__Exercise instructions__
Every line from the one containing "Kehidupan Siswa kepada Dunia" to the end of the records below should be returned exactly; pictures are to be dropped.

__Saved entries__
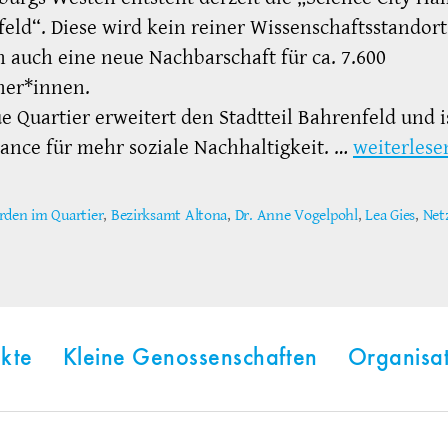
eld“. Diese wird kein reiner Wissenschaftsstandort
 auch eine neue Nachbarschaft für ca. 7.600
er*innen.
e Quartier erweitert den Stadtteil Bahrenfeld und i
ance für mehr soziale Nachhaltigkeit. …
weiterlese
rden im Quartier
,
Bezirksamt Altona
,
Dr. Anne Vogelpohl
,
Lea Gies
,
Net
ter
kte
Kleine Genossenschaften
Organisa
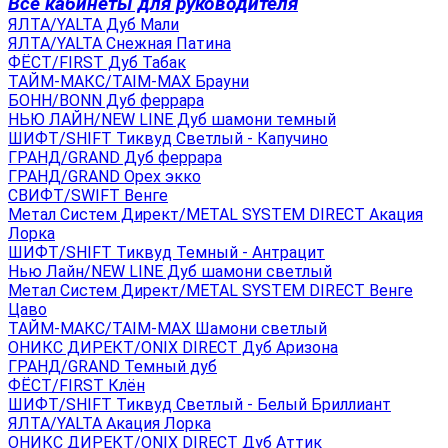
Все кабинеты для руководителя
ЯЛТА/YALTA Дуб Мали
ЯЛТА/YALTA Снежная Патина
ФЁСТ/FIRST Дуб Табак
ТАЙМ-МАКС/TAIM-MAX Брауни
БОНН/BONN Дуб феррара
НЬЮ ЛАЙН/NEW LINE Дуб шамони темный
ШИФТ/SHIFT Тиквуд Светлый - Капучино
ГРАНД/GRAND Дуб феррара
ГРАНД/GRAND Орех экко
СВИФТ/SWIFT Венге
Метал Систем Директ/METAL SYSTEM DIRECT Акация
Лорка
ШИФТ/SHIFT Тиквуд Темный - Антрацит
Нью Лайн/NEW LINE Дуб шамони светлый
Метал Систем Директ/METAL SYSTEM DIRECT Венге
Цаво
ТАЙМ-МАКС/TAIM-MAX Шамони светлый
ОНИКС ДИРЕКТ/ONIX DIRECT Дуб Аризона
ГРАНД/GRAND Темный дуб
ФЁСТ/FIRST Клён
ШИФТ/SHIFT Тиквуд Светлый - Белый Бриллиант
ЯЛТА/YALTA Акация Лорка
ОНИКС ДИРЕКТ/ONIX DIRECT Дуб Аттик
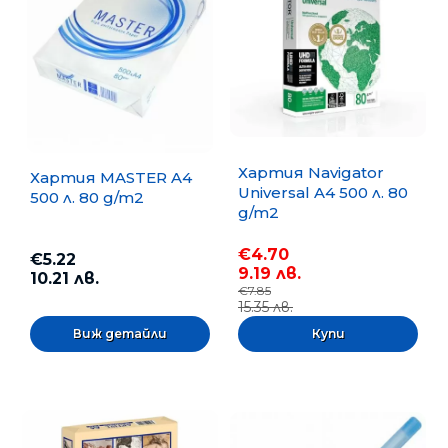
Хартия Navigator
Хартия MASTER A4
Universal A4 500 л. 80
500 л. 80 g/m2
g/m2
€4.70
€5.22
9.19 лв.
10.21 лв.
€7.85
15.35 лв.
Виж детайли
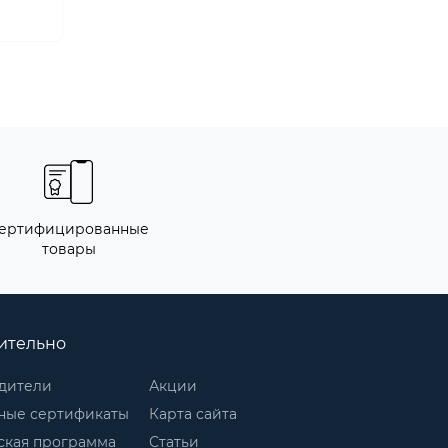
ертифицированные
товары
ительно
дители
Акции
ные сертификаты
Карта сайта
ская программа
Статьи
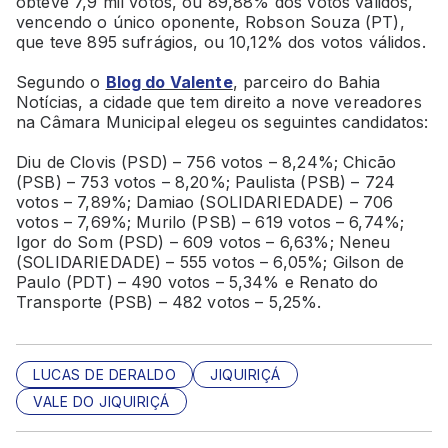
obteve 7,9 mil votos, ou 89,88% dos votos válidos,
vencendo o único oponente, Robson Souza (PT),
que teve 895 sufrágios, ou 10,12% dos votos válidos.
Segundo o
Blog do Valente
, parceiro do Bahia
Notícias, a cidade que tem direito a nove vereadores
na Câmara Municipal elegeu os seguintes candidatos:
Diu de Clovis (PSD) – 756 votos – 8,24%; Chicão
(PSB) – 753 votos – 8,20%; Paulista (PSB) – 724
votos – 7,89%; Damiao (SOLIDARIEDADE) – 706
votos – 7,69%; Murilo (PSB) – 619 votos – 6,74%;
Igor do Som (PSD) – 609 votos – 6,63%; Neneu
(SOLIDARIEDADE) – 555 votos – 6,05%; Gilson de
Paulo (PDT) – 490 votos – 5,34% e Renato do
Transporte (PSB) – 482 votos – 5,25%.
LUCAS DE DERALDO
JIQUIRIÇÁ
VALE DO JIQUIRIÇÁ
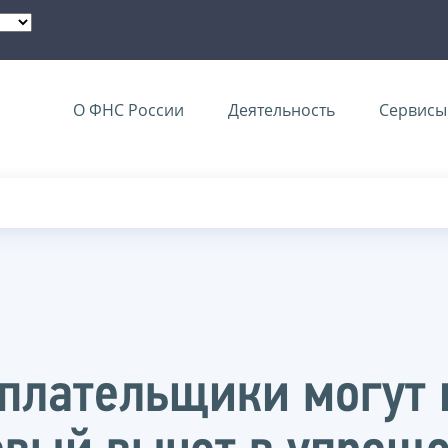
О ФНС России
Деятельность
Сервисы 
оплательщики могут 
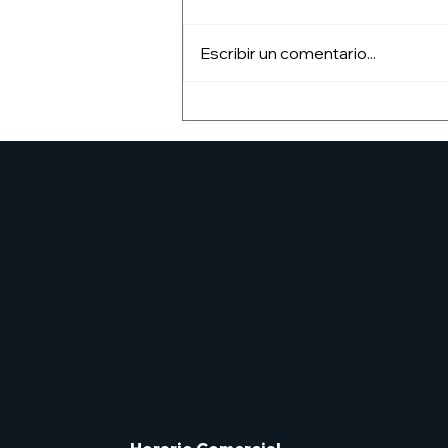
Escribir un comentario...
pRESENTACIÓN DEL
fANZINE angelarium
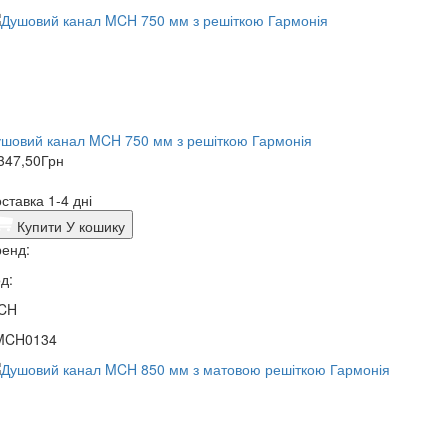
шовий канал MCH 750 мм з решіткою Гармонія
347,50
Грн
ставка 1-4 дні
Купити
У кошику
енд:
д:
CH
MCH0134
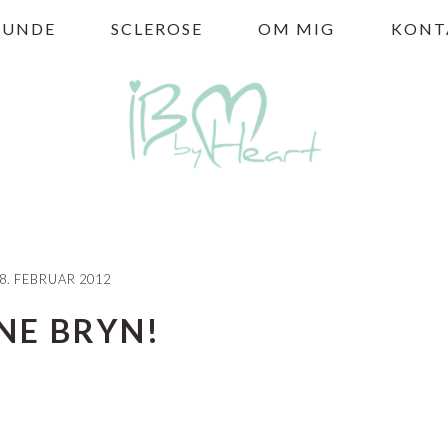
HUNDE
SCLEROSE
OM MIG
KONT
8. FEBRUAR 2012
NE BRYN!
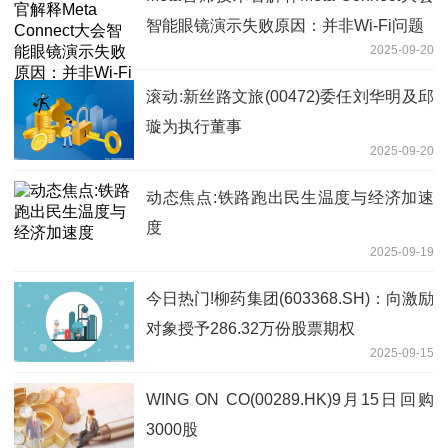
智能眼镜演示失败原因：并非Wi-Fi问题
2025-09-20
滚动:新丝路文旅(00472)委任刘华明及邱
璇为执行董事
2025-09-20
动态焦点:铁路跑出民生温度与经济加速
度
2025-09-19
今日热门!柳药集团(603368.SH)：向激励
对象授予286.32万份股票期权
2025-09-15
WING ON CO(00289.HK)9月15日回购
3000股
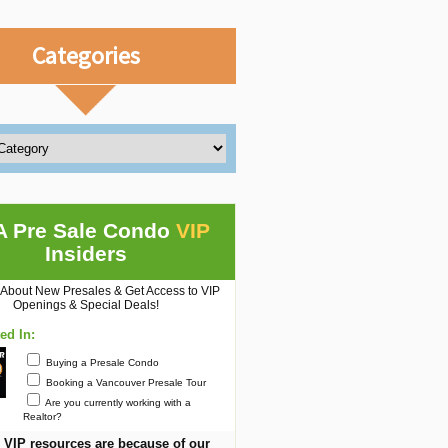
Categories
A Pre Sale Condo
VIP
Insiders
 About New Presales & Get Access to VIP
Openings & Special Deals!
ted In:
Buying a Presale Condo
Booking a Vancouver Presale Tour
Are you currently working with a
Realtor?
 VIP resources are because of our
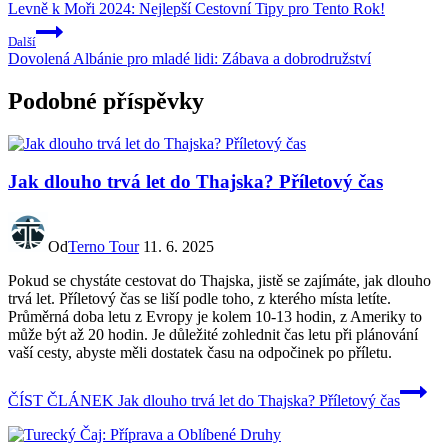
Levně k Moři 2024: Nejlepší Cestovní Tipy pro Tento Rok!
Další
Dovolená Albánie pro mladé lidi: Zábava a dobrodružství
Podobné příspěvky
Jak dlouho trvá let do Thajska? Příletový čas
Od
Terno Tour
11. 6. 2025
Pokud se chystáte cestovat do Thajska, jistě se zajímáte, jak dlouho
trvá let. Příletový čas se liší podle toho, z kterého místa letíte.
Průměrná doba letu z Evropy je kolem 10-13 hodin, z Ameriky to
může být až 20 hodin. Je důležité zohlednit čas letu při plánování
vaší cesty, abyste měli dostatek času na odpočinek po příletu.
ČÍST ČLÁNEK
Jak dlouho trvá let do Thajska? Příletový čas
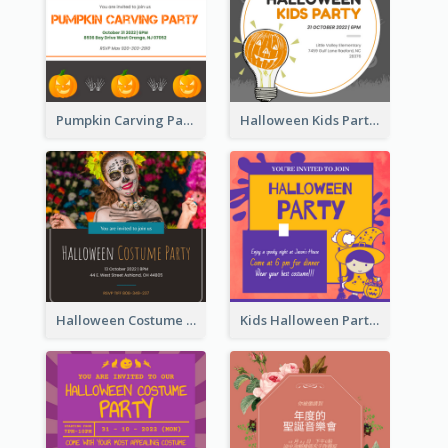
Pumpkin Carving Party Invitation
Halloween Kids Party Invitation
Halloween Costume Party Invitation
Kids Halloween Party Invitation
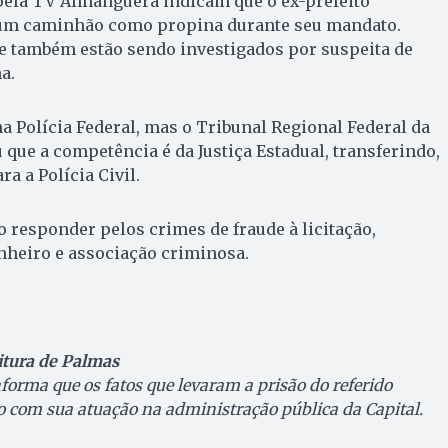
ela TV Anhanguera indicam que o ex-prefeito
um caminhão como propina durante seu mandato.
e também estão sendo investigados por suspeita de
a.
na Polícia Federal, mas o Tribunal Regional Federal da
u que a competência é da Justiça Estadual, transferindo,
ra a Polícia Civil.
 responder pelos crimes de fraude à licitação,
nheiro e associação criminosa.
itura de Palmas
forma que os fatos que levaram a prisão do referido
 com sua atuação na administração pública da Capital.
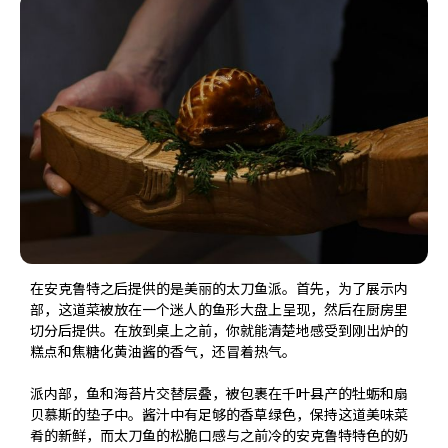
在安克鲁特之后提供的是美丽的太刀鱼派。首先，为了展示内
部，这道菜被放在一个迷人的鱼形大盘上呈现，然后在厨房里
切分后提供。在放到桌上之前，你就能清楚地感受到刚出炉的
糕点和焦糖化黄油酱的香气，还冒着热气。
派内部，鱼和海苔片交替层叠，被包裹在千叶县产的牡蛎和扇
贝慕斯的垫子中。酱汁中有足够的香草绿色，保持这道美味菜
肴的新鲜，而太刀鱼的松脆口感与之前冷的安克鲁特特色的奶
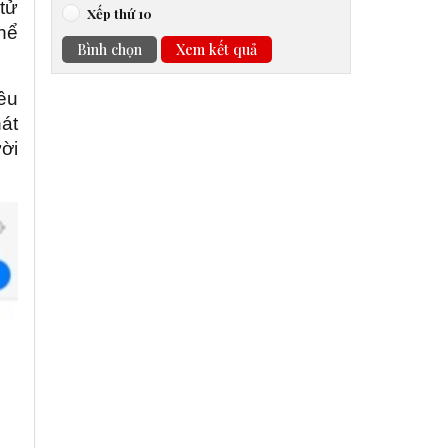
tử
Xếp thứ 10
hể
Bình chọn
Xem kết quả
ều
át
ười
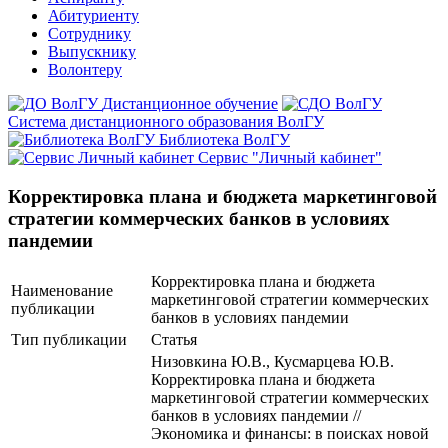
Абитуриенту
Сотруднику
Выпускнику
Волонтеру
Дистанционное обучение
Система дистанционного образования ВолГУ
Библиотека ВолГУ
Сервис "Личный кабинет"
Корректировка плана и бюджета маркетинговой
стратегии коммерческих банков в условиях
пандемии
Корректировка плана и бюджета
Наименование
маркетинговой стратегии коммерческих
публикации
банков в условиях пандемии
Тип публикации
Статья
Низовкина Ю.В., Кусмарцева Ю.В.
Корректировка плана и бюджета
маркетинговой стратегии коммерческих
банков в условиях пандемии //
Экономика и финансы: в поисках новой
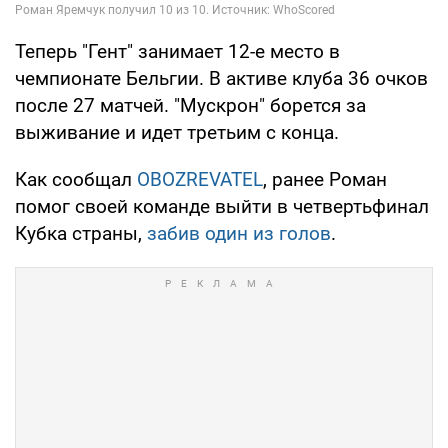
Теперь "Гент" занимает 12-е место в
чемпионате Бельгии. В активе клуба 36 очков
после 27 матчей. "Мускрон" борется за
выживание и идет третьим с конца.
Как сообщал
OBOZREVATEL
, ранее Роман
помог своей команде выйти в четвертьфинал
Кубка страны,
забив один из голов
.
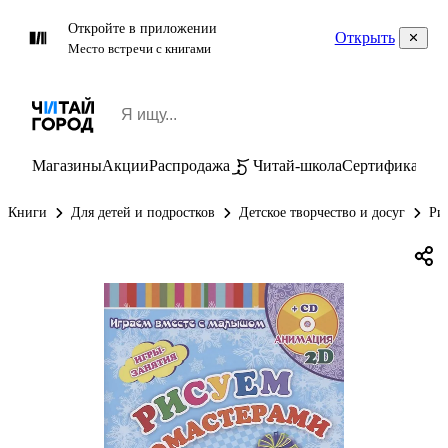
Откройте в приложении
Открыть
Место встречи с книгами
Магазины
Акции
Распродажа
Читай-школа
Сертификаты
П
Книги
Для детей и подростков
Детское творчество и досуг
Ри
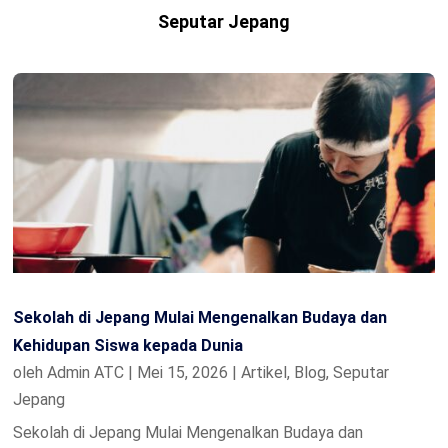
Seputar Jepang
Sekolah di Jepang Mulai Mengenalkan Budaya dan
Kehidupan Siswa kepada Dunia
oleh
Admin ATC
|
Mei 15, 2026
|
Artikel
,
Blog
,
Seputar
Jepang
Sekolah di Jepang Mulai Mengenalkan Budaya dan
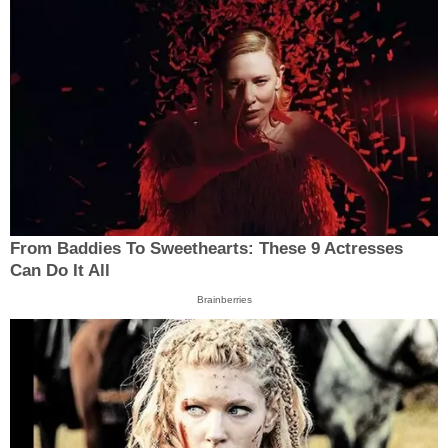
From Baddies To Sweethearts: These 9 Actresses
Can Do It All
Brainberries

__Response to the task__
Kehidupan Siswa kepada Dunia
oleh
Admin ATC
|
Mei 15, 2026
|
Artikel
,
Blog
,
Seputar
Jepang
Sekolah di Jepang Mulai Mengenalkan Budaya dan
From Baddies To Sweethearts: These 9 Actresses
Can Do It All
Brainberries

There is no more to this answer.